Rename a binding in the API editor and update all template references in one step. Enable “Refactor on rename” (top-right checkbox), rename one or more bindings, save — a refactoring preview shows every .html and .wod file that uses the old name. The scan covers the source project and all projects that depend on it transitively.
Saving an .api file immediately revalidates all open component editors. Mark a binding as required, save — and every open template that uses that component instantly shows or clears the corresponding validation markers.
Works with both ng-objects and WebObjects projects in the same workspace. Per-project framework detection uses build.properties (project.base=ng or project.base=wo) with automatic classpath probing as a fallback.
Component files (.html, .wod, .woo, .api) automatically open in the Parsley editor — for any file inside a .wo folder, or for component files in ng-objects projects. Coexists with WOLips without conflicts.
Parsley coexists cleanly with WOLips in the same Eclipse installation. By default, Parsley activates for projects with project.base in build.properties.

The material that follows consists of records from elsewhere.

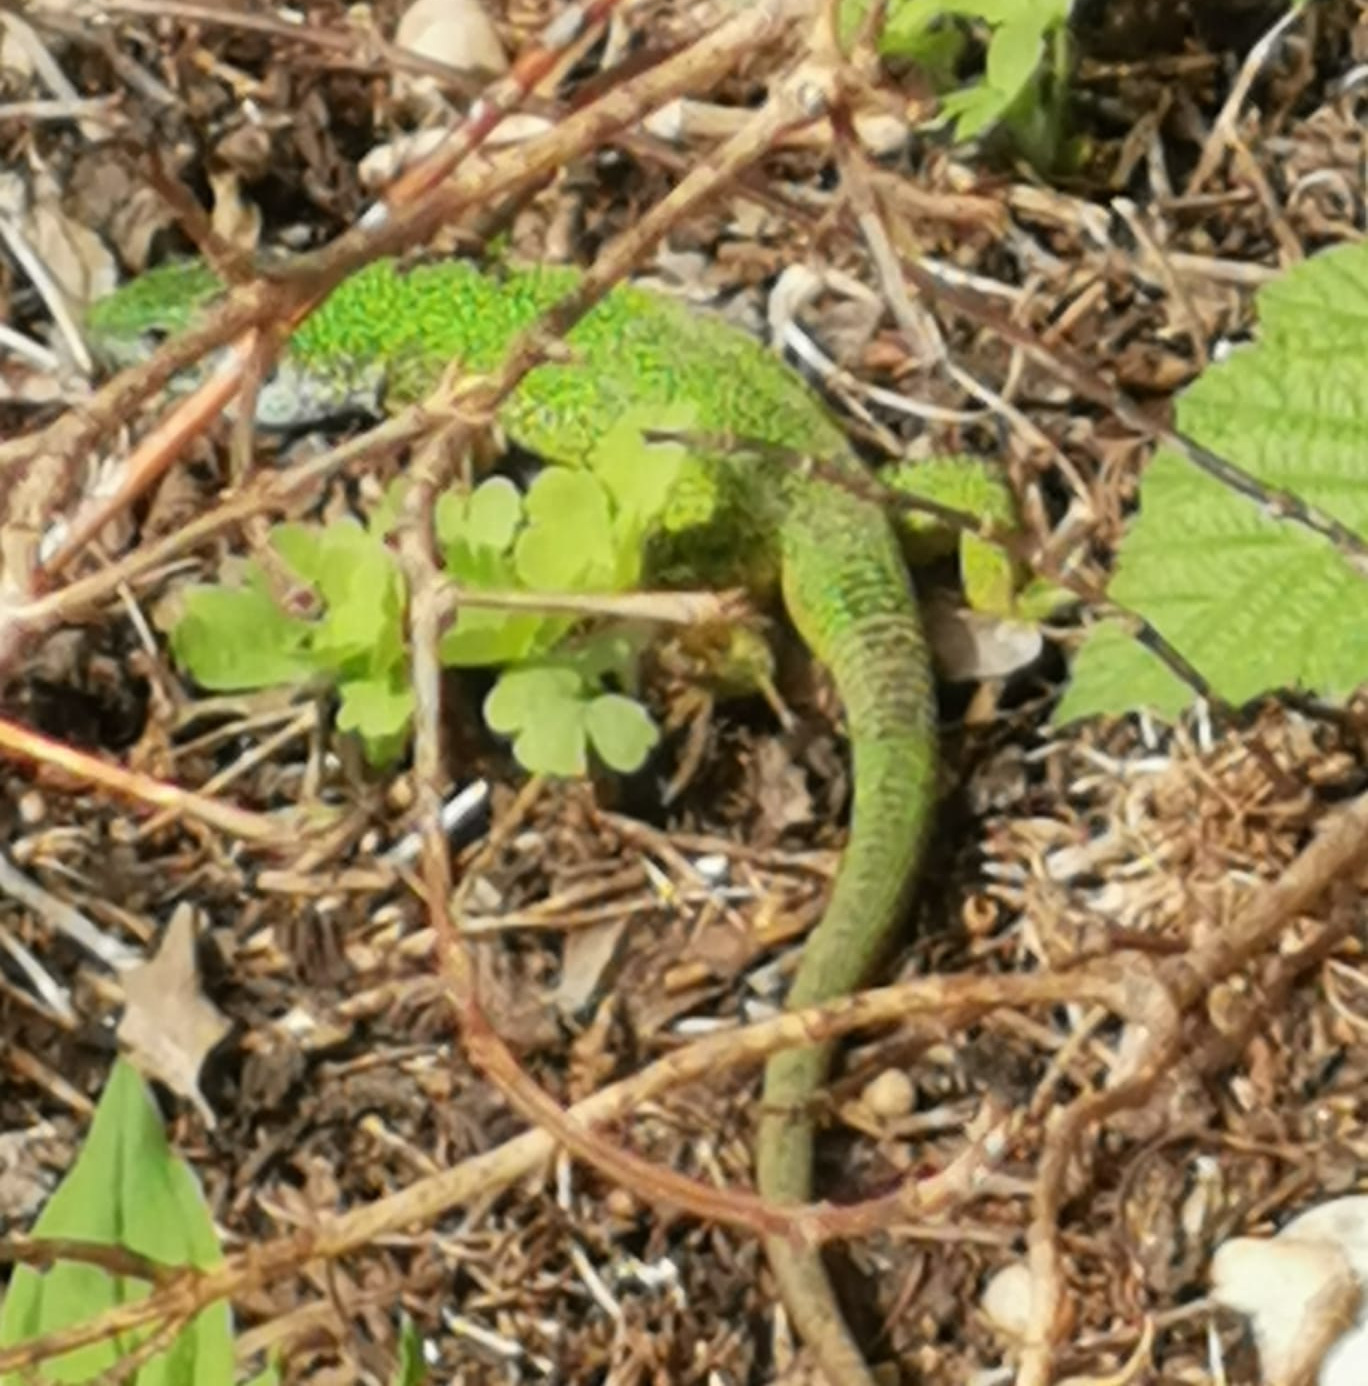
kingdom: Animalia
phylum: Chordata
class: Squamata
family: Lacertidae
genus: Lacerta
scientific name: Lacerta viridis
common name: European green lizard
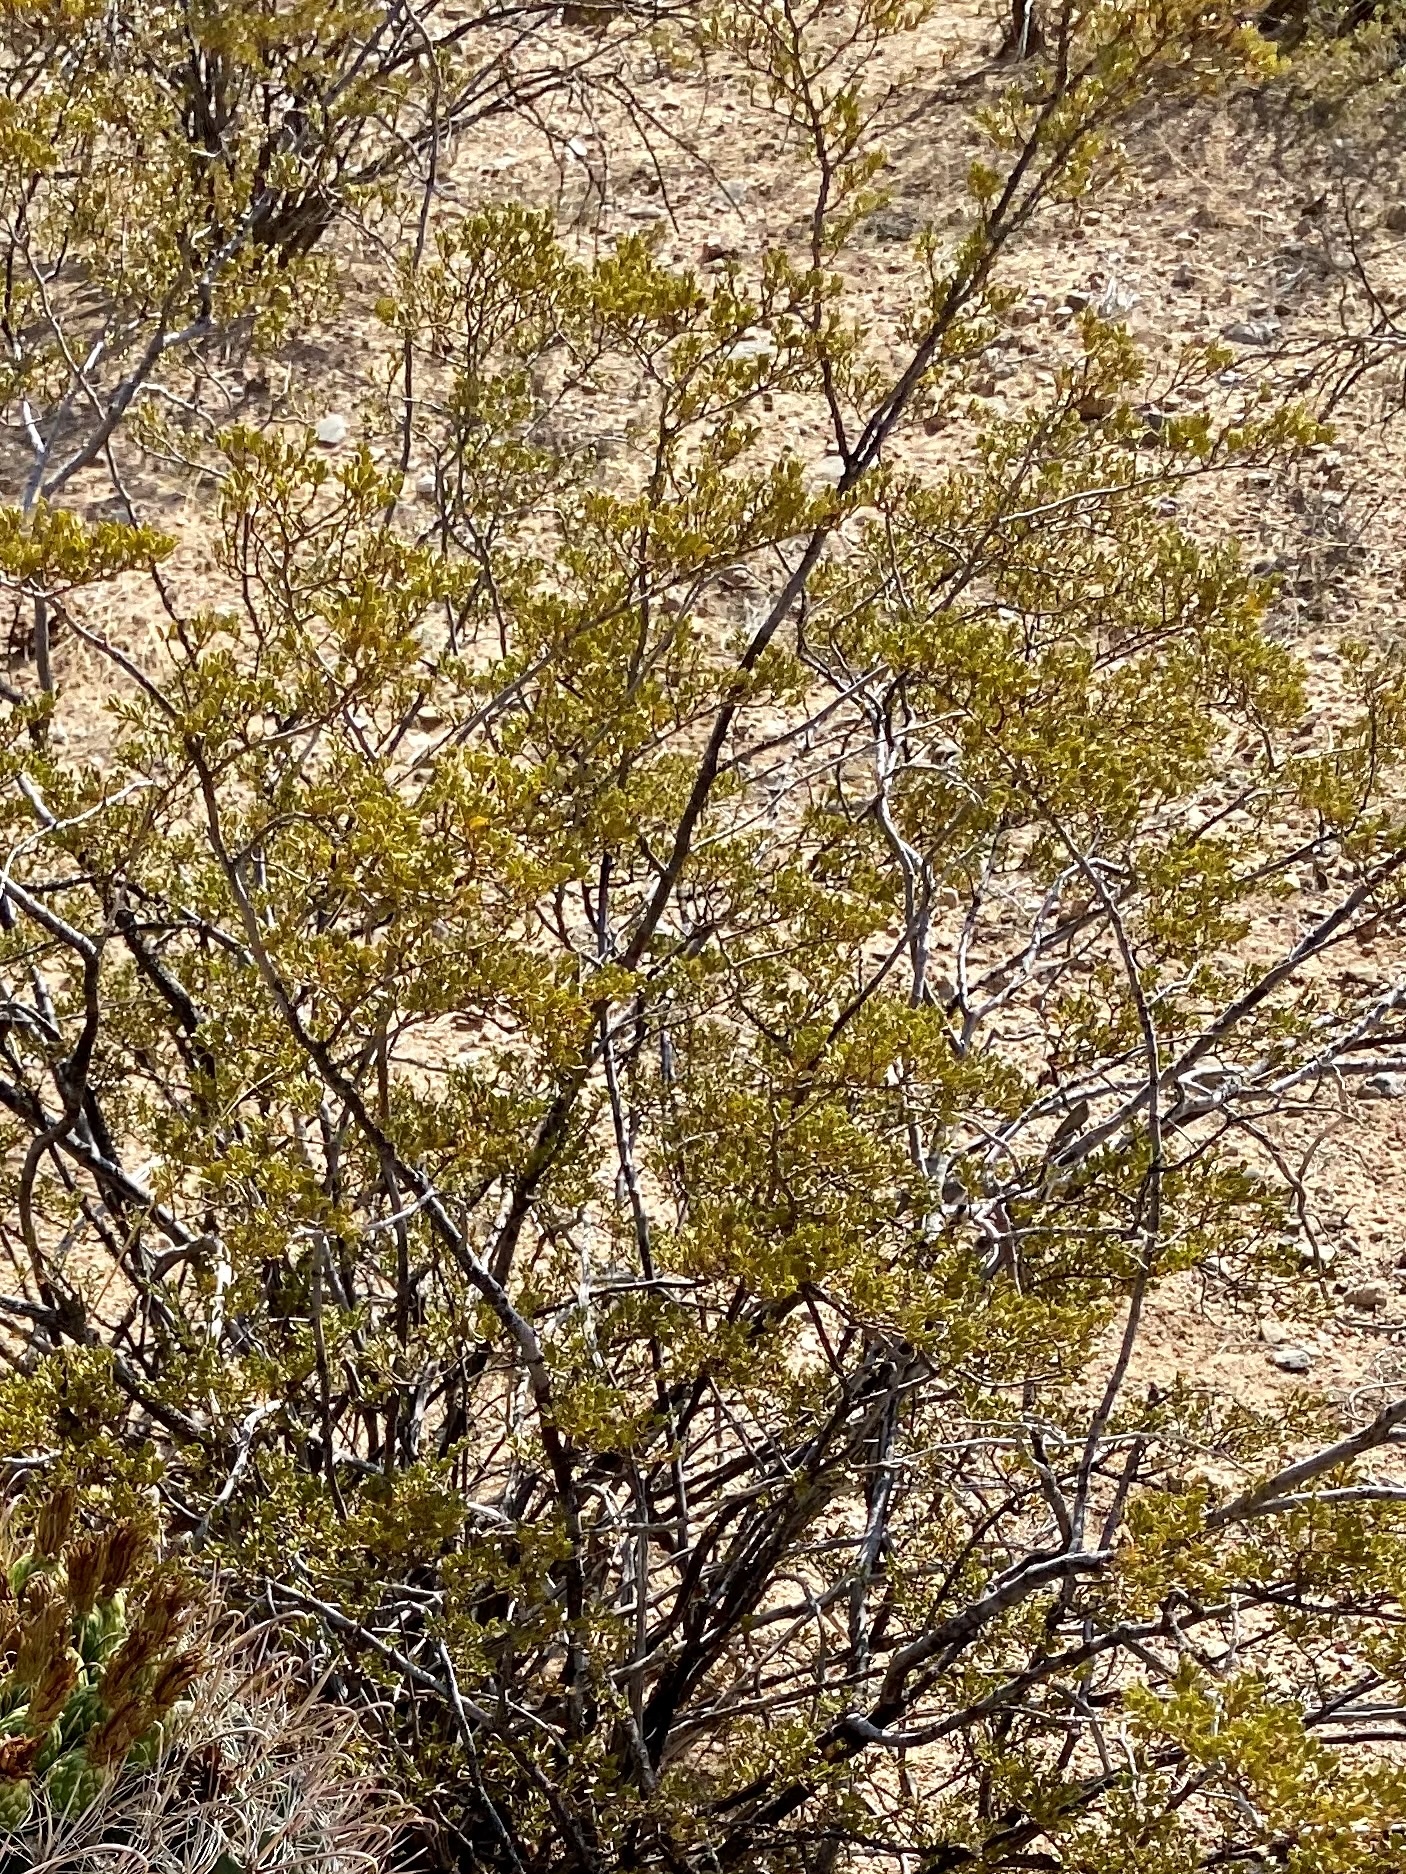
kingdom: Plantae
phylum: Tracheophyta
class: Magnoliopsida
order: Zygophyllales
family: Zygophyllaceae
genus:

A preference in Preferences → Parsley → WOLips Coexistence lets Parsley handle all recognized WO/NG projects, even without project.base.
A Maven preference page detects whether your settings.xml has the WOCommunity repository configured and offers a one-click button to add it. The WOCommunity archetype catalog is registered automatically for the New Maven Project wizard.
Customizable colors for HTML tags, WOD syntax, OGNL expressions, and string constants in both the template and WOD editors.
Control which validation rules are active and their severity levels (error, warning, info). Custom validation rules can be defined for specific binding patterns.
Define custom abbreviations for frequently used inline WOD binding patterns, speeding up template authoring.
A dedicated Eclipse perspective optimized for WebObjects/ng-objects development. Layout: Parsley Explorer and Type Hierarchy on the left, editors in the center, Problems and Console at the bottom, Outline on the right. Includes Debug, Java, and Team/EGit action sets.